- [SET TASK] No images are to be carried over; print all other material exactly as it stands.

- [MATERIAL PROVIDED]
───
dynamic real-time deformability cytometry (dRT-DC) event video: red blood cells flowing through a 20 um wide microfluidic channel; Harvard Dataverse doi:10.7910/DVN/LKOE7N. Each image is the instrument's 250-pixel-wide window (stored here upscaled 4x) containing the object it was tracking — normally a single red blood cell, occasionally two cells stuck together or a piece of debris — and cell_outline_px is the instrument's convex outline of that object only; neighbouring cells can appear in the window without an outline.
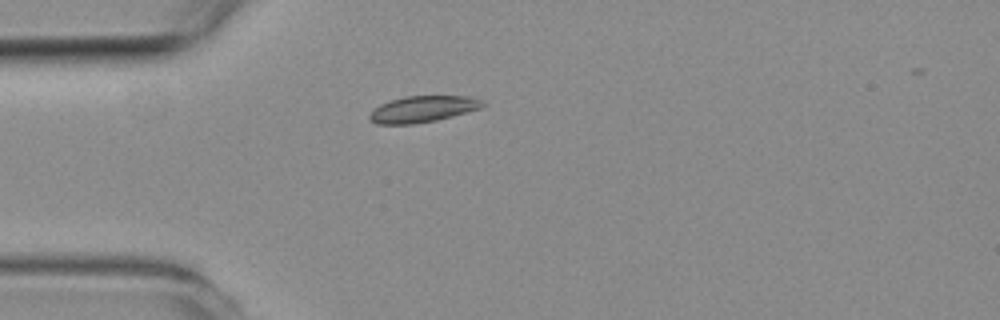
{"species": "common noctule bat (a hibernating species)", "species_latin": "Nyctalus noctula", "temperature_condition": "room temperature", "stored_images_in_passage": 33, "camera_frame_rate_fps": 3000, "um_per_image_px": 0.085, "animal": {"sex": "female", "body_mass_g": 19.3, "forearm_length_mm": 54.1}, "frame": {"image": 1, "passage_image": 1, "time_ms": 0.0, "image_size_px": [1000, 320], "cell_outline_px": [[488, 104], [480, 108], [468, 112], [436, 120], [412, 124], [376, 124], [368, 116], [380, 104], [404, 96], [468, 96], [484, 100]], "centroid_in_image_um": [36.0, 9.26], "position_along_channel_um": 49.0, "area_um2": 17.28}}
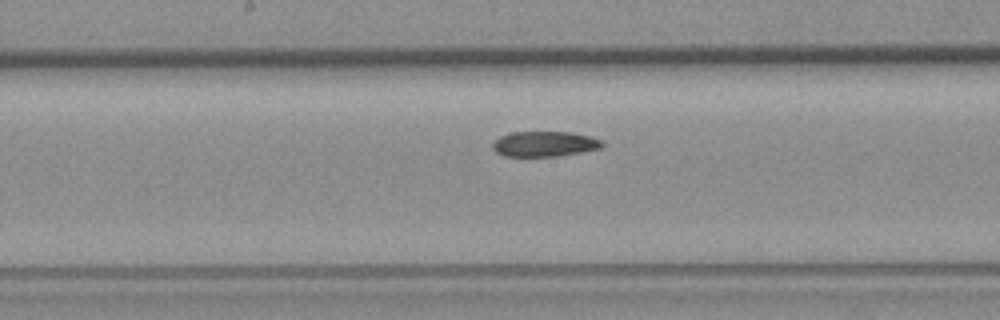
{"frame": {"image": 2, "passage_image": 14, "time_ms": 4.333, "image_size_px": [1000, 320], "cell_outline_px": [[604, 144], [600, 148], [580, 152], [556, 156], [504, 156], [496, 152], [492, 148], [492, 144], [500, 136], [512, 132], [572, 132], [588, 136], [600, 140]], "centroid_in_image_um": [46.25, 12.23], "position_along_channel_um": 202.0, "area_um2": 15.95}}
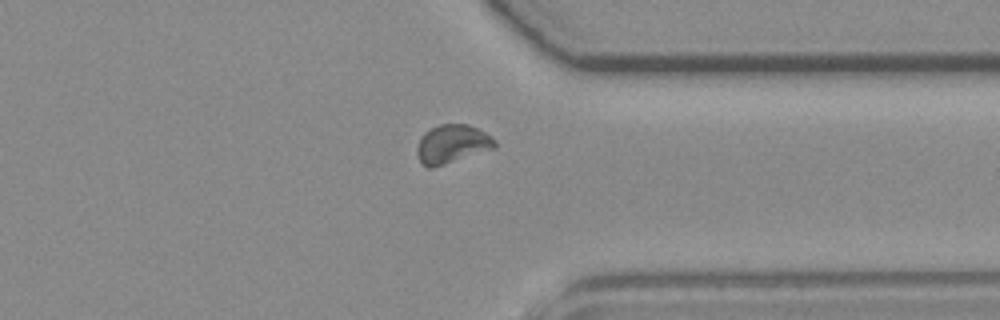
{"frame": {"image": 3, "passage_image": 28, "time_ms": 9.0, "image_size_px": [1000, 320], "cell_outline_px": [[496, 148], [432, 168], [428, 168], [420, 164], [416, 152], [416, 148], [420, 136], [424, 132], [440, 124], [468, 124], [492, 136], [496, 140]], "centroid_in_image_um": [38.41, 12.25], "position_along_channel_um": 373.0, "area_um2": 17.69}, "authors_computed_cell_mechanics": {"area_um2": 17.1088, "velocity_mm_per_s": 3.7487, "shape_relaxation_time_tau1_ms": 5.8028, "shape_relaxation_time_tau2_ms": null, "deformation_change_tau1": 0.0976, "deformation_change_tau2": null}}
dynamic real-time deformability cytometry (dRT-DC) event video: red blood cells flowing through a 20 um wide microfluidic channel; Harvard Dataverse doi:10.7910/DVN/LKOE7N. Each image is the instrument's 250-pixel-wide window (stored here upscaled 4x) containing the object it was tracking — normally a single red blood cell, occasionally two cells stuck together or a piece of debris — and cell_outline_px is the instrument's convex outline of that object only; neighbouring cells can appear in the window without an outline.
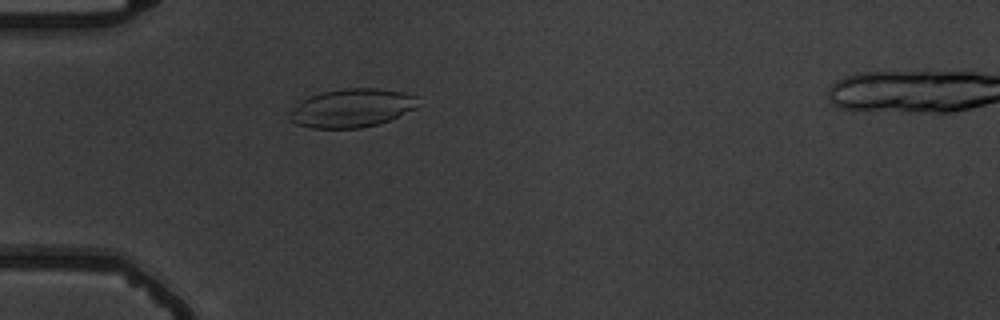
{"species": "common noctule bat (a hibernating species)", "species_latin": "Nyctalus noctula", "temperature_condition": "warm", "stored_images_in_passage": 7, "camera_frame_rate_fps": 3000, "um_per_image_px": 0.085, "animal": {"sex": "male", "body_mass_g": 19.5, "forearm_length_mm": 54.6}, "frame": {"image": 1, "passage_image": 6, "time_ms": 5.667, "image_size_px": [1000, 320], "cell_outline_px": [[420, 104], [416, 108], [380, 124], [360, 128], [312, 128], [296, 124], [288, 120], [288, 112], [308, 96], [320, 92], [344, 88], [376, 88], [404, 92], [420, 96]], "centroid_in_image_um": [29.93, 9.18], "position_along_channel_um": 55.1, "area_um2": 29.25}}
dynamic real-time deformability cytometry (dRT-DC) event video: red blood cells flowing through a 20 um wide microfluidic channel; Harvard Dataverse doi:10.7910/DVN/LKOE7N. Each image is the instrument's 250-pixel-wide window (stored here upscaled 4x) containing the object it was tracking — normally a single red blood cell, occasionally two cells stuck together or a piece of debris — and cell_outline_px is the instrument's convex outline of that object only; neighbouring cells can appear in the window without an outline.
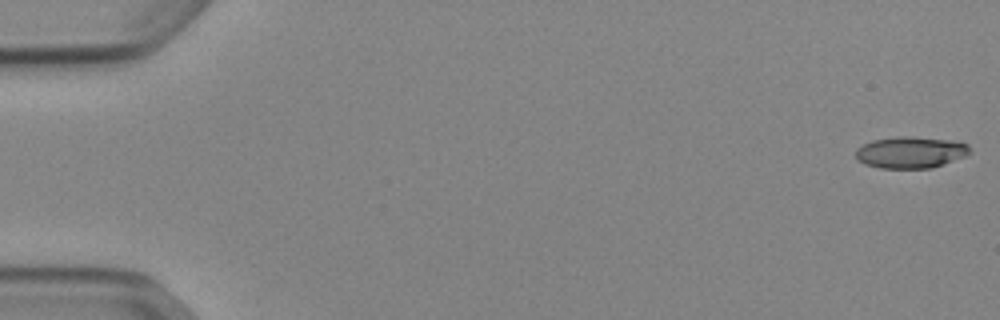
{"species": "Egyptian fruit bat (a non-hibernating species)", "species_latin": "Rousettus aegyptiacus", "temperature_condition": "cold", "stored_images_in_passage": 52, "camera_frame_rate_fps": 3000, "um_per_image_px": 0.085, "animal": {"sex": "female"}, "frame": {"image": 1, "passage_image": 1, "time_ms": 0.0, "image_size_px": [1000, 320], "cell_outline_px": [[972, 152], [964, 156], [932, 168], [880, 168], [864, 164], [856, 160], [856, 148], [872, 140], [900, 136], [908, 136], [948, 140], [968, 144]], "centroid_in_image_um": [77.37, 12.95], "position_along_channel_um": 7.6, "area_um2": 20.92}}
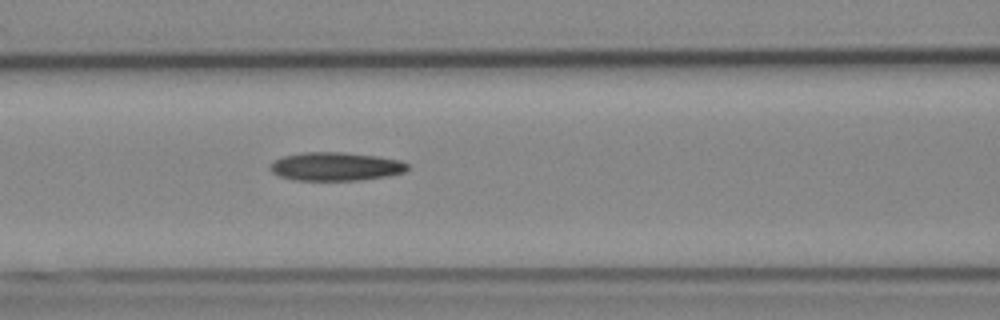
{"frame": {"image": 2, "passage_image": 23, "time_ms": 7.333, "image_size_px": [1000, 320], "cell_outline_px": [[408, 168], [404, 172], [388, 176], [360, 180], [292, 180], [280, 176], [272, 172], [268, 168], [272, 160], [284, 156], [304, 152], [340, 152], [376, 156], [400, 160], [408, 164]], "centroid_in_image_um": [28.5, 14.15], "position_along_channel_um": 138.1, "area_um2": 22.83}}
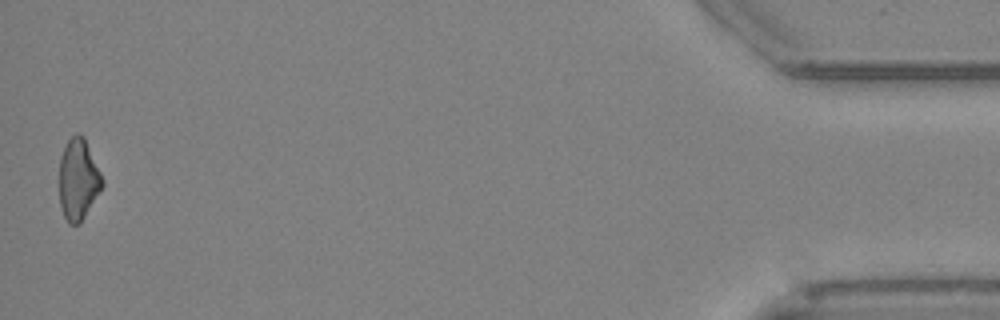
{"frame": {"image": 3, "passage_image": 52, "time_ms": 17.0, "image_size_px": [1000, 320], "cell_outline_px": [[104, 184], [80, 224], [68, 224], [64, 216], [60, 204], [60, 156], [68, 140], [76, 132], [80, 132], [84, 136], [104, 180]], "centroid_in_image_um": [6.66, 15.24], "position_along_channel_um": 428.5, "area_um2": 20.29}}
───
- [FULL ANSWER]
dynamic real-time deformability cytometry (dRT-DC) event video: red blood cells flowing through a 20 um wide microfluidic channel; Harvard Dataverse doi:10.7910/DVN/LKOE7N. Each image is the instrument's 250-pixel-wide window (stored here upscaled 4x) containing the object it was tracking — normally a single red blood cell, occasionally two cells stuck together or a piece of debris — and cell_outline_px is the instrument's convex outline of that object only; neighbouring cells can appear in the window without an outline.
{"species": "common noctule bat (a hibernating species)", "species_latin": "Nyctalus noctula", "temperature_condition": "room temperature", "stored_images_in_passage": 33, "camera_frame_rate_fps": 3000, "um_per_image_px": 0.085, "animal": {"sex": "female", "body_mass_g": 19.3, "forearm_length_mm": 54.1}, "frame": {"image": 1, "passage_image": 1, "time_ms": 0.0, "image_size_px": [1000, 320], "cell_outline_px": [[488, 104], [480, 108], [468, 112], [436, 120], [412, 124], [376, 124], [368, 116], [380, 104], [404, 96], [468, 96], [484, 100]], "centroid_in_image_um": [36.0, 9.26], "position_along_channel_um": 49.0, "area_um2": 17.28}}
{"frame": {"image": 2, "passage_image": 14, "time_ms": 4.333, "image_size_px": [1000, 320], "cell_outline_px": [[604, 144], [600, 148], [580, 152], [556, 156], [504, 156], [496, 152], [492, 148], [492, 144], [500, 136], [512, 132], [572, 132], [588, 136], [600, 140]], "centroid_in_image_um": [46.25, 12.23], "position_along_channel_um": 202.0, "area_um2": 15.95}}
{"frame": {"image": 3, "passage_image": 28, "time_ms": 9.0, "image_size_px": [1000, 320], "cell_outline_px": [[496, 148], [432, 168], [428, 168], [420, 164], [416, 152], [416, 148], [420, 136], [424, 132], [440, 124], [468, 124], [492, 136], [496, 140]], "centroid_in_image_um": [38.41, 12.25], "position_along_channel_um": 373.0, "area_um2": 17.69}, "authors_computed_cell_mechanics": {"area_um2": 17.1088, "velocity_mm_per_s": 3.7487, "shape_relaxation_time_tau1_ms": 5.8028, "shape_relaxation_time_tau2_ms": null, "deformation_change_tau1": 0.0976, "deformation_change_tau2": null}}
dynamic real-time deformability cytometry (dRT-DC) event video: red blood cells flowing through a 20 um wide microfluidic channel; Harvard Dataverse doi:10.7910/DVN/LKOE7N. Each image is the instrument's 250-pixel-wide window (stored here upscaled 4x) containing the object it was tracking — normally a single red blood cell, occasionally two cells stuck together or a piece of debris — and cell_outline_px is the instrument's convex outline of that object only; neighbouring cells can appear in the window without an outline.
{"species": "common noctule bat (a hibernating species)", "species_latin": "Nyctalus noctula", "temperature_condition": "warm", "stored_images_in_passage": 7, "camera_frame_rate_fps": 3000, "um_per_image_px": 0.085, "animal": {"sex": "male", "body_mass_g": 19.5, "forearm_length_mm": 54.6}, "frame": {"image": 1, "passage_image": 6, "time_ms": 5.667, "image_size_px": [1000, 320], "cell_outline_px": [[420, 104], [416, 108], [380, 124], [360, 128], [312, 128], [296, 124], [288, 120], [288, 112], [308, 96], [320, 92], [344, 88], [376, 88], [404, 92], [420, 96]], "centroid_in_image_um": [29.93, 9.18], "position_along_channel_um": 55.1, "area_um2": 29.25}}
dynamic real-time deformability cytometry (dRT-DC) event video: red blood cells flowing through a 20 um wide microfluidic channel; Harvard Dataverse doi:10.7910/DVN/LKOE7N. Each image is the instrument's 250-pixel-wide window (stored here upscaled 4x) containing the object it was tracking — normally a single red blood cell, occasionally two cells stuck together or a piece of debris — and cell_outline_px is the instrument's convex outline of that object only; neighbouring cells can appear in the window without an outline.
{"species": "Egyptian fruit bat (a non-hibernating species)", "species_latin": "Rousettus aegyptiacus", "temperature_condition": "cold", "stored_images_in_passage": 52, "camera_frame_rate_fps": 3000, "um_per_image_px": 0.085, "animal": {"sex": "female"}, "frame": {"image": 1, "passage_image": 1, "time_ms": 0.0, "image_size_px": [1000, 320], "cell_outline_px": [[972, 152], [964, 156], [932, 168], [880, 168], [864, 164], [856, 160], [856, 148], [872, 140], [900, 136], [908, 136], [948, 140], [968, 144]], "centroid_in_image_um": [77.37, 12.95], "position_along_channel_um": 7.6, "area_um2": 20.92}}
{"frame": {"image": 2, "passage_image": 23, "time_ms": 7.333, "image_size_px": [1000, 320], "cell_outline_px": [[408, 168], [404, 172], [388, 176], [360, 180], [292, 180], [280, 176], [272, 172], [268, 168], [272, 160], [284, 156], [304, 152], [340, 152], [376, 156], [400, 160], [408, 164]], "centroid_in_image_um": [28.5, 14.15], "position_along_channel_um": 138.1, "area_um2": 22.83}}
{"frame": {"image": 3, "passage_image": 52, "time_ms": 17.0, "image_size_px": [1000, 320], "cell_outline_px": [[104, 184], [80, 224], [68, 224], [64, 216], [60, 204], [60, 156], [68, 140], [76, 132], [80, 132], [84, 136], [104, 180]], "centroid_in_image_um": [6.66, 15.24], "position_along_channel_um": 428.5, "area_um2": 20.29}}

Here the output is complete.